Monday, November 3, 2014

Transitioning to a professional software development role: part 1

I've spent 14+ years in the software industry in either an IC (individual contributor) role, as an engineering lead, or as a manager. I've worked in both the public and private sector. I've worked at companies as large as 100,000+ people and as small as 19 people. One thing that's been pretty consistent over time is that people first entering into the software industry are ill-prepared for what it means to be a professional software developer. This is equally as true for those coming out of college as it is for those transitioning to software from another industry.

What I'd like to do in this post is outline some of the gaps I've seen in people's preparation and try to pave the way toward helping those interested in software development understand what's expected of them in the industry and how to be prepared.
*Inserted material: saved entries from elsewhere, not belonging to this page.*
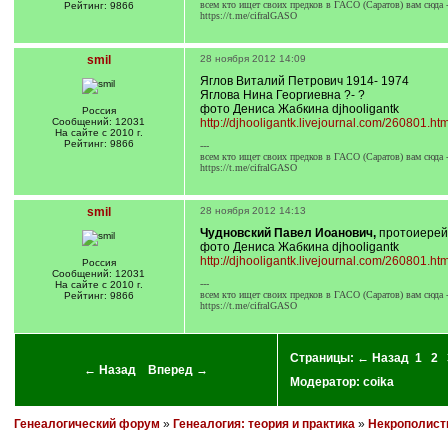
всем кто ищет своих предков в ГАСО (Саратов) вам сюда 
Рейтинг: 9866
https://t.me/cifralGASO
smil
28 ноября 2012 14:09
Яглов Виталий Петрович 1914- 1974
Яглова Нина Георгиевна ?- ?
фото Дениса Жабкина djhooligantk
Россия
Сообщений: 12031
http://djhooligantk.livejournal.com/260801.ht
На сайте с 2010 г.
Рейтинг: 9866
---
всем кто ищет своих предков в ГАСО (Саратов) вам сюда 
https://t.me/cifralGASO
smil
28 ноября 2012 14:13
Чудновский Павел Иоанович,
протоиерей,
фото Дениса Жабкина djhooligantk
http://djhooligantk.livejournal.com/260801.ht
Россия
Сообщений: 12031
---
На сайте с 2010 г.
всем кто ищет своих предков в ГАСО (Саратов) вам сюда 
Рейтинг: 9866
https://t.me/cifralGASO
Страницы:
← Назад
1
2
← Назад
Вперед →
Модератор:
coika
Генеалогический форум
»
Генеалогия: теория и практика
»
Некрополист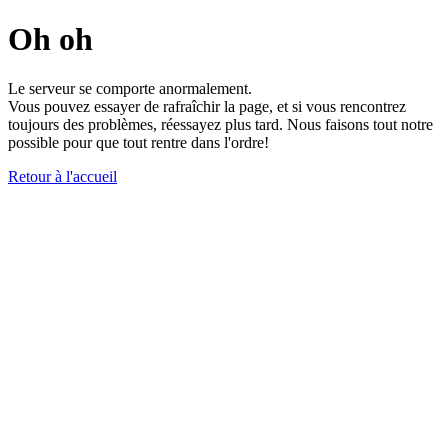
Oh oh
Le serveur se comporte anormalement.
Vous pouvez essayer de rafraîchir la page, et si vous rencontrez
toujours des problèmes, réessayez plus tard. Nous faisons tout notre
possible pour que tout rentre dans l'ordre!
Retour à l'accueil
While the following post will focus on being a good software developer, most of what I outline is applicable to other roles in the software industry such as project/program/product management.
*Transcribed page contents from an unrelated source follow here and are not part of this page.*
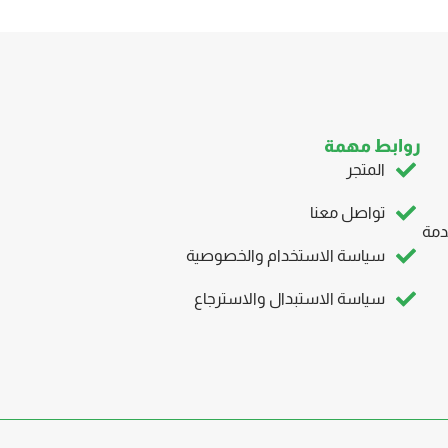
روابط مهمة
المتجر
تواصل معنا
دمة
سياسة الاستخدام والخصوصية
سياسة الاستبدال والاسترجاع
This will be a mult-part post. In part one I will focus on what software development is not.

Being a good software developer is not just being able to code

You're part of a team. Software development isn't just about solving problems with efficient algorithms. You're part of a team which is part of a larger ecosystem. There are product people trying to manage the vision of the software. Their are project people trying to manage the cadence of the software life-cycle. There are other engineers consuming the output of your work. There are internal and external customers trying to use your software to make their lives more meaningful either by being more efficient, participating in some sort of community, or just goofing off playing a game you've written.
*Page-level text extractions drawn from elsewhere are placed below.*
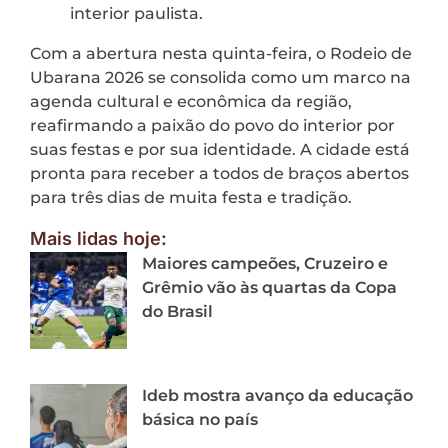
interior paulista.
Com a abertura nesta quinta-feira, o Rodeio de
Ubarana 2026 se consolida como um marco na
agenda cultural e econômica da região,
reafirmando a paixão do povo do interior por
suas festas e por sua identidade. A cidade está
pronta para receber a todos de braços abertos
para três dias de muita festa e tradição.
Mais lidas hoje:
Maiores campeões, Cruzeiro e
Grêmio vão às quartas da Copa
do Brasil
Ideb mostra avanço da educação
básica no país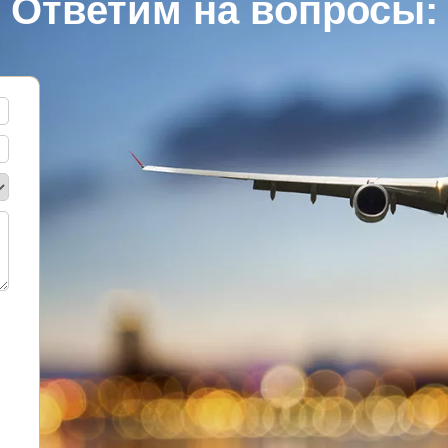
Ответим на вопросы: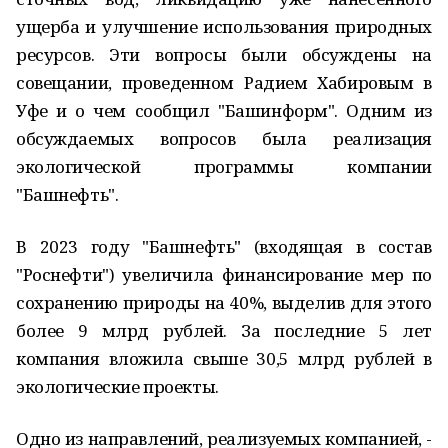
ущерба и улучшение использования природных
ресурсов. Эти вопросы были обсуждены на
совещании, проведенном Радием Хабировым в
Уфе и о чем сообщил "Башинформ". Одним из
обсуждаемых вопросов была реализация
экологической программы компании
"Башнефть".
В 2023 году "Башнефть" (входящая в состав
"Роснефти") увеличила финансирование мер по
сохранению природы на 40%, выделив для этого
более 9 млрд рублей. За последние 5 лет
компания вложила свыше 30,5 млрд рублей в
экологические проекты.
Одно из направлений, реализуемых компанией, -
Because of this people are relying on you to be an effective communicator. They're relying on you to be effective with time management. They're relying on you to ask for help when you get stuck. They expect you not to go dark. And they're relying on you to help them out when they get stuck.

Essentially you're part of a new tribe, each person having different but overlapping responsibilities. It's important to remember to grow your skills both technically AND with soft skills.

Being a good software developer is not about being clever

One of the biggest mistakes I see newer folks in the software industry make is trying to be too clever in their solutions. Writing software that lasts is about simplicity. Learning to write simple code that clearly communicates it's intentions and intended purpose(s) means that it will be used effectively. Writing code that is clear means that it's readable.

In the software industry you're going to spend more of your time reading other peoples code than you will actually writing code. It's important to learn what it means to write readable code.  I would highly recommend you read the book Clean Code: A Handbook of Agile Software Craftsmanship.

Being a good software developer is not about personal style

Every industry has it's own DSL (domain specific language). That DSL helps people to communicate more effectively within the industry by removing ambiguity and subjectivity. Software development has several different layers of DSLs that it is important to learn.

There are language specific idioms and standards that it's important to be familiar with. There are platform specific standards. For instance standard *nix programs tend to do one thing that can be chained (or composed) with other programs (by piping) to serve some larger purpose. Whereas on the other hand, Windows programs tend to be monolothic in nature and self contained. It's important to know what the standards are for the platform you're working on.

In the same way there are going to be general coding standards that are industry accepted as well as coding standards that are specific your new organization. Your organization will also likely have it's own set of standard tooling for development, deployment, and distribution.